Figure 3 demonstrates the Radiomic Quality Score [36] graphically. The RQS demonstrated a median score of 12/36 (range: 5/36 -15/36). This was 33.3% (range: 13.9–41.7%) of the maximum score. Main deficiencies relevant for integration into clinical practice were that there were no cost-effectiveness analyses in all studies, no application of the models in a clinical setting and no prospective studies, and validation was mainly only done in single institutions—hence generalisability to other contexts and scanners may be an issue. Further large-scale studies are warranted in multi-institutional settings for further substantiation of applicability in clinical settings.

Fig. 3
figure 3

Radiomic Quality Score (RQS) of Included Studies

Future directions

Translation of research into the clinical sphere remains challenging.

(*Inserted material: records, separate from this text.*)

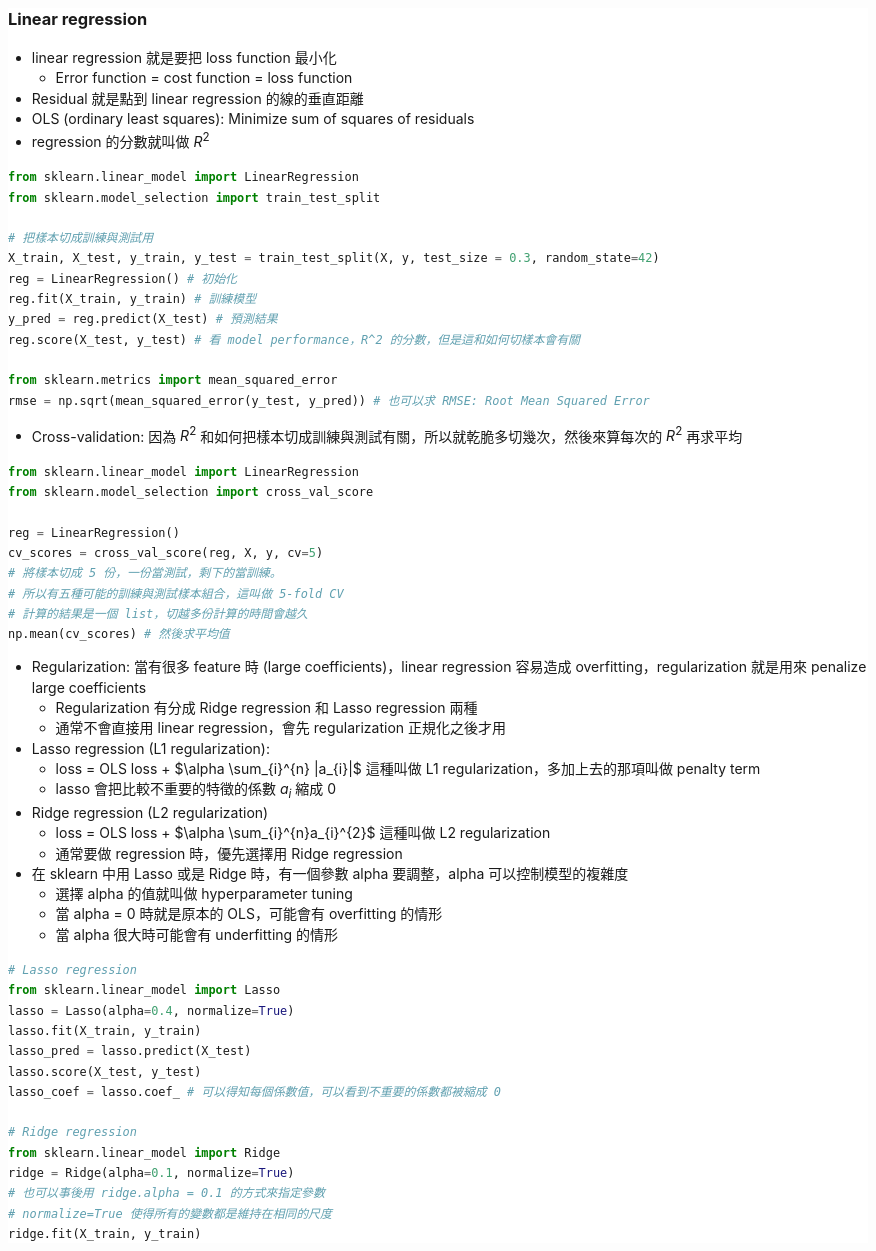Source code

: ### Linear regression
* linear regression 就是要把 loss function 最小化
  * Error function = cost function = loss function
* Residual 就是點到 linear regression 的線的垂直距離
* OLS (ordinary least squares): Minimize sum of squares of residuals
* regression 的分數就叫做 $R^2$

```python
from sklearn.linear_model import LinearRegression
from sklearn.model_selection import train_test_split

# 把樣本切成訓練與測試用
X_train, X_test, y_train, y_test = train_test_split(X, y, test_size = 0.3, random_state=42)
reg = LinearRegression() # 初始化
reg.fit(X_train, y_train) # 訓練模型
y_pred = reg.predict(X_test) # 預測結果
reg.score(X_test, y_test) # 看 model performance，R^2 的分數，但是這和如何切樣本會有關

from sklearn.metrics import mean_squared_error
rmse = np.sqrt(mean_squared_error(y_test, y_pred)) # 也可以求 RMSE: Root Mean Squared Error
```

* Cross-validation: 因為 $R^2$ 和如何把樣本切成訓練與測試有關，所以就乾脆多切幾次，然後來算每次的 $R^2$ 再求平均

```python
from sklearn.linear_model import LinearRegression
from sklearn.model_selection import cross_val_score

reg = LinearRegression()
cv_scores = cross_val_score(reg, X, y, cv=5)
# 將樣本切成 5 份，一份當測試，剩下的當訓練。
# 所以有五種可能的訓練與測試樣本組合，這叫做 5-fold CV
# 計算的結果是一個 list，切越多份計算的時間會越久
np.mean(cv_scores) # 然後求平均值
```

* Regularization: 當有很多 feature 時 (large coefficients)，linear regression 容易造成 overfitting，regularization 就是用來 penalize large coefficients
  * Regularization 有分成 Ridge regression 和 Lasso regression 兩種
  * 通常不會直接用 linear regression，會先 regularization 正規化之後才用
* Lasso regression (L1 regularization):
  * loss = OLS loss + $\alpha \sum_{i}^{n} |a_{i}|$ 這種叫做 L1 regularization，多加上去的那項叫做 penalty term
  * lasso 會把比較不重要的特徵的係數 $a_{i}$ 縮成 0
* Ridge regression (L2 regularization)
  * loss = OLS loss + $\alpha \sum_{i}^{n}a_{i}^{2}$ 這種叫做 L2 regularization
  * 通常要做 regression 時，優先選擇用 Ridge regression
* 在 sklearn 中用 Lasso 或是 Ridge 時，有一個參數 alpha 要調整，alpha 可以控制模型的複雜度
  * 選擇 alpha 的值就叫做 hyperparameter tuning
  * 當 alpha = 0 時就是原本的 OLS，可能會有 overfitting 的情形  
  * 當 alpha 很大時可能會有 underfitting 的情形

```python
# Lasso regression
from sklearn.linear_model import Lasso
lasso = Lasso(alpha=0.4, normalize=True)
lasso.fit(X_train, y_train)
lasso_pred = lasso.predict(X_test)
lasso.score(X_test, y_test)
lasso_coef = lasso.coef_ # 可以得知每個係數值，可以看到不重要的係數都被縮成 0

# Ridge regression
from sklearn.linear_model import Ridge
ridge = Ridge(alpha=0.1, normalize=True)
# 也可以事後用 ridge.alpha = 0.1 的方式來指定參數
# normalize=True 使得所有的變數都是維持在相同的尺度
ridge.fit(X_train, y_train)
```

Limitations of existing research include a lack of prospective data, studies carried out in single centres, the need to adapt models to a clinical setting and a lack of cost analysis. There is also a need for automation of steps such as segmentation. As a stepping stone, it may be beneficial to compare or combine computerised techniques with qualitative interpretation. Only two studies in this review compared human observers with radiomics, and found that together, this improved classification performance [26, 37]. Other gaps in the renal tumour CT radiomic literature include the fact that only one higher order feature was examined (wavelet), and grading studies were limited mainly to one tumour type (clear cell RCC). Other areas of interest include the use of CT radiomics to predict clinical outcomes in patient with renal tumours. In lung tumours, for example, clinical outcomes such as disease survival [38] and overall survival [39] have been reported indicating a role for prognostication using radiomics. There have also been studies in non-small cell lung cancer to predict the absence of distant metastasis [40] and response to neoadjuvant chemotherapy [41].

Conclusion

CT radiomics shows promise in grading and differentiating renal tumours. Studies have been performed to differentiate between clear cell RCC, fat-poor angiomyolipoma, papillary RCC, chromophobe RCC, renal oncocytoma (RO) with AUC ranging from 0.82 to 0.96 in eight studies. The renal tumour grading studies focused on clear cell RCC (AUC = 0.82–0.978) and chromophobe RCC (AUC = 0.84) with further work needing to be done with other renal tumour types. Challenges remain to translate radiomic pipelines for use at the radiologist’s workstation.